“In the last five years, India’s average rate of real GDP growth has been 7.5% and Survey’s projections are that, to become a $ 5 trillion economy by 2024-25, with an annual rate of inflation of 4%, real GDP growth will have to be 8%. This is doable,” Bibek Debroy, chairman of the council said.
However, Debroy cautioned that one should not deviate from the path of fiscal consolidation that was set out in the Medium Term Fiscal Policy Statement, articulated both in terms of the fiscal deficit/GDP ratio and the debt/GDP ratio.
“High deficits crowd out private investments, raise costs of private capital and pre-empt household sector financial savings. Though India is projected to grow at 6.8% in 2018-19, there is little room for counter-cyclical public expenditure,” he added.
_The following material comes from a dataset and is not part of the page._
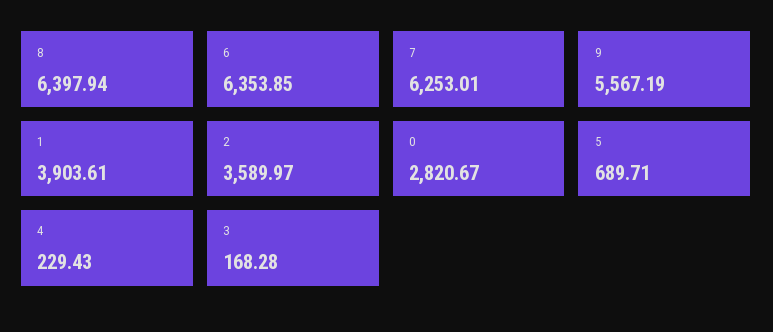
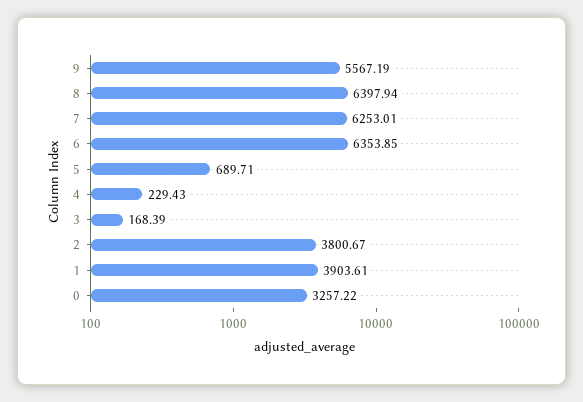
2: 3589.97 -> 3800.67
0: 2820.67 -> 3257.22
3: 168.28 -> 168.39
According to Debroy, Survey has laid out a blue-print for growth and jobs in the next five years, drawing on from initiatives the first Narendra Modi government initiated between 2014 and 2019, including initiatives to change behaviour.
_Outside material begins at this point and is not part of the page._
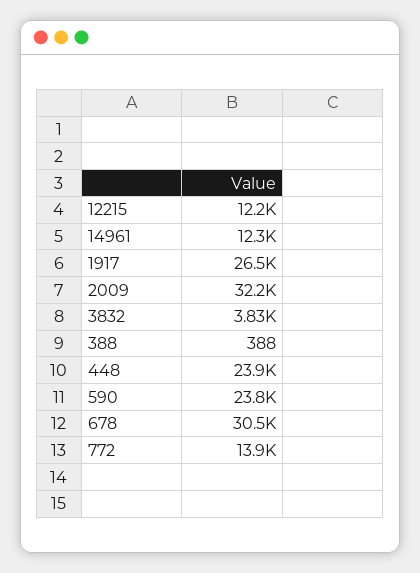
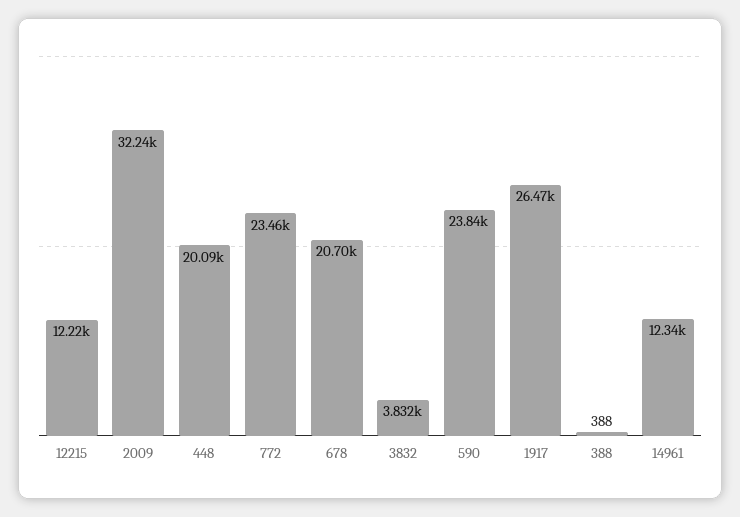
448: 23900 -> 20090
678: 30500 -> 20700
772: 13900 -> 23460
“There is continuity between the policies from 2014 and 2019 and the expected policies from 2019 to 2024. Survey has rightly flagged fiscal devolution and federalism, expenditure reform, policies for MSMEs, GST and reform of direct taxes,” he said.
According to Debroy, one novel and welcome aspect of this year’s Economic Survey was its highlighting of judicial reforms and the role of data as a public good. “Overall, the Survey has given provided insights and also signalled some break with the past by quoting from Sanskrit texts, including quotes in Sanskrit,” he added.